Her best friend and boyfriend refuse to indulge her, which makes "talking to them ... about as interesting as talking to a couple of Tic Tacs." She resents her boss, a fearsome woman who runs a pet library - where hamsters, bunnies, goldfish and llamas can be checked out (no one has ever picked the llama) - for asking her to stop reading and perform her duties. Our narrator's tenacity is admirable. With a teenager's cynical devotion to her own point of view, she confides in us easily, assuming at least our sympathy, if not our permission.

In her piratical obsession, she has bought a parrot - "larger and more alive than I had expected" - and is forced to care for him when her boss fires her. She hopes to teach the parrot to say "Steer the boat, girlfriend," to inspire her, but he's devoted to TV and quotes prodigiously from commercials. "It's big, it's hot, it's back!" he cries, and the words "Fall blowout carpet sale!" have never been so funny.

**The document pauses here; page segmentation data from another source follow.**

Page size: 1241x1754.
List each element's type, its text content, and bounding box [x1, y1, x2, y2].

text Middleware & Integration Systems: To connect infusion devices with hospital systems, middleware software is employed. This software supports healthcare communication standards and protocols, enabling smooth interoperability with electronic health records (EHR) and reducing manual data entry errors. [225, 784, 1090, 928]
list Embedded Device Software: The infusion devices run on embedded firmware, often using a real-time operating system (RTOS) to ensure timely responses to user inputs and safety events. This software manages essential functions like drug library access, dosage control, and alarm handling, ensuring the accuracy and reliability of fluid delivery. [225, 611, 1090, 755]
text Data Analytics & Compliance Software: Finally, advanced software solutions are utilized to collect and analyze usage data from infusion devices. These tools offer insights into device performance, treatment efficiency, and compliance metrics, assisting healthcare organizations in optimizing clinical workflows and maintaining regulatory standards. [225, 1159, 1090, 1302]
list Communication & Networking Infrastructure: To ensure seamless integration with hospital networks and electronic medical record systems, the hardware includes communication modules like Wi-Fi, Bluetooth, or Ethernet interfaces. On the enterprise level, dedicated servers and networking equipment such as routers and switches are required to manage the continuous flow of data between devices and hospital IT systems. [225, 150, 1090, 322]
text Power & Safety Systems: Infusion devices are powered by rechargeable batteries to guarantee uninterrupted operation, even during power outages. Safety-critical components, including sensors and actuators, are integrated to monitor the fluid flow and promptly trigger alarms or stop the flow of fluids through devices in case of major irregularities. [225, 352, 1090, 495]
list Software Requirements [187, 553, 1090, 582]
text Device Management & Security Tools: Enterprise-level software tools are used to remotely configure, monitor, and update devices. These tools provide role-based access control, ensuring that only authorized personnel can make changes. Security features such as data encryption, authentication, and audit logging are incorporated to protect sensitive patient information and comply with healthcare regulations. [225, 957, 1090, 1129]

It is when she moves back in with her parents that "Treasure Island!!!" transcends its constant comedy for a crackling satire of our hapless society. Have we become a nation of no-accounts and self-absorbed, immature weaklings? Are we so enabled by surfeit goods and indulgent parents that we've lost ambition and responsibility? Her mother says, "Whatever you want to do, that's what you should do, darling. We never expected anything from you or [your sister]." And the narrator adds, "True, in that they certainly never helped me to do anything."

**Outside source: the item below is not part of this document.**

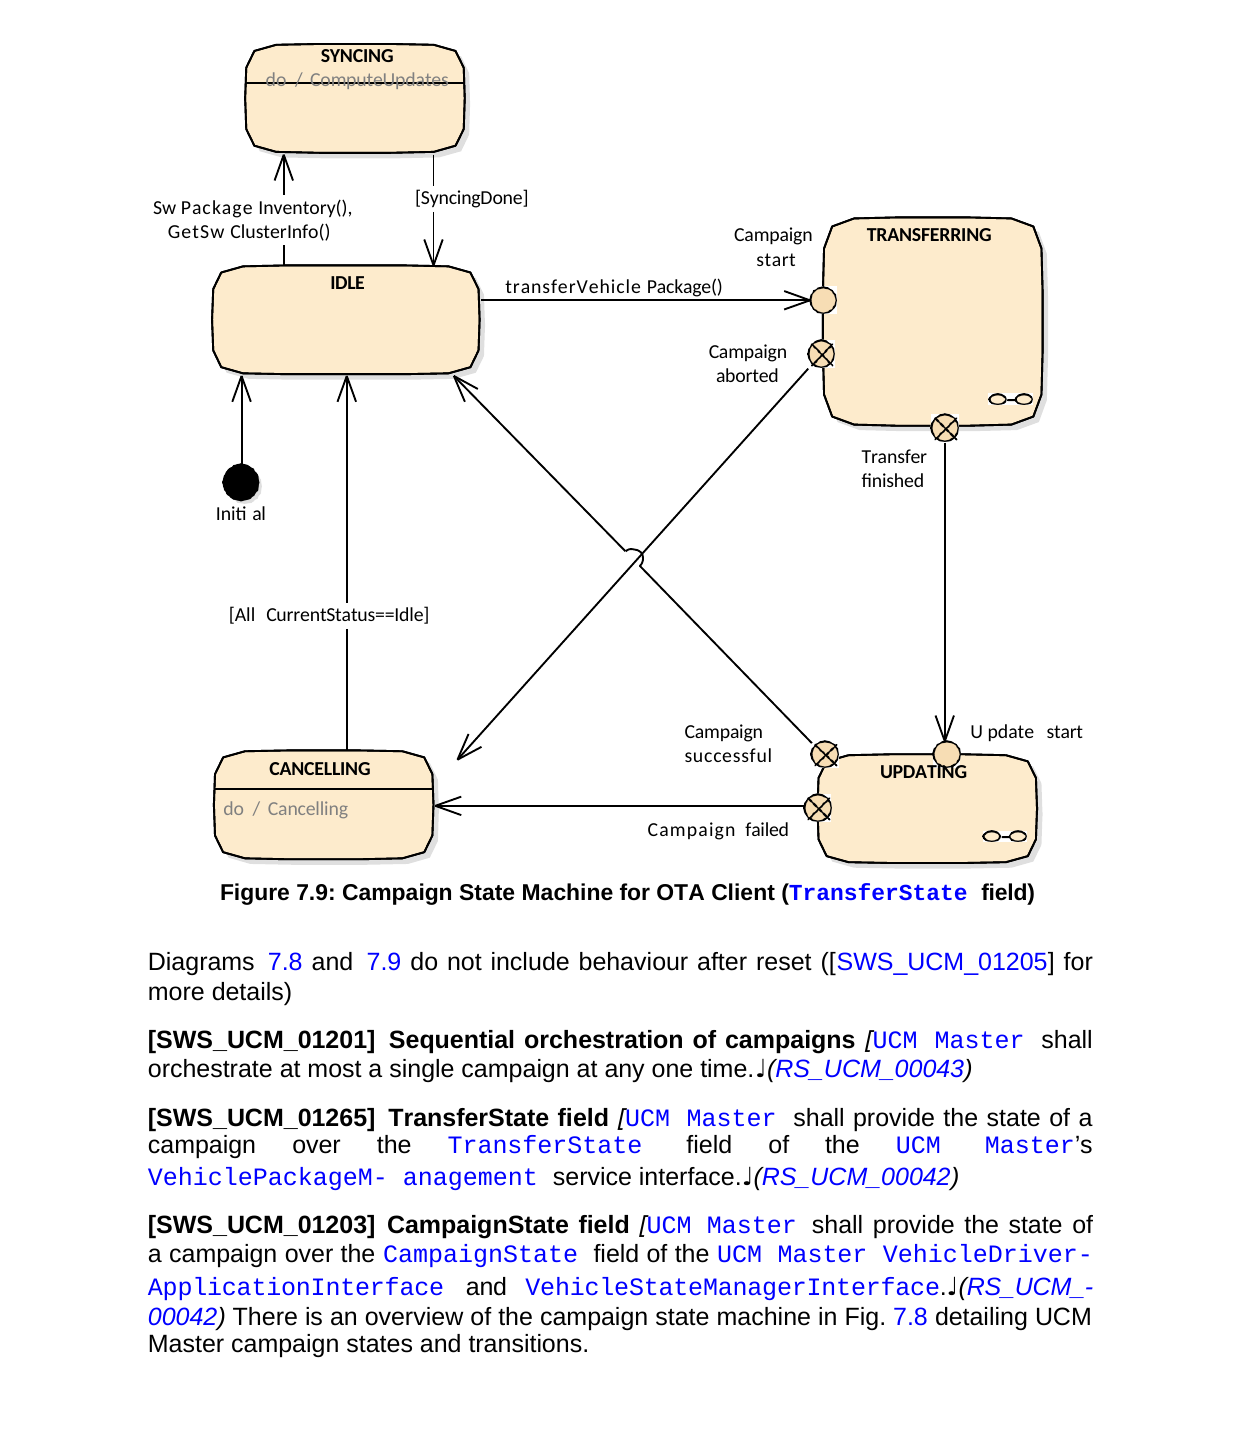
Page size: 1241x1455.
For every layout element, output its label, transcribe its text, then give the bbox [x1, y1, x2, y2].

She is outraged when her mother suggests that her scribbled note cards are a diary. "I would never stoop so low as to measure my life by the pulse of domestic time!" she tells us, insensible of Proust. "Where's the mastery in it?" Her chastened mother says, "I thought you liked candor," and the narrator answers, "I like my candor. There's a big fat difference."

The pet library is the only element of the novel that seems too ridiculous. Levine is best and beautiful as a subtle satirist, and this one exaggeration accounts for the book's slow start. The opening 40 pages or so - a fairly sizable portion of a 172-page book - seem restless. But wait, wait. Once Levine allows the world to unfurl, and unhinge, "Treasure Island!!!" is unstoppably funny and not a little frightening. The real comedy and satire are in the breathless self-delusion this narrator cannot help but reveal, how nimbly she blames others for her own ghastly errors, how deftly she upends a situation so that she can be irritated with her boyfriend because he hasn't gotten around to cleaning up her coffee stains.

Her stunning lack of accountability increasingly becomes a prison within her parents' house, and her paranoia mounts - why not, she has nothing else to do! - until the final chapters charge forth with shocking and hilarious audacity.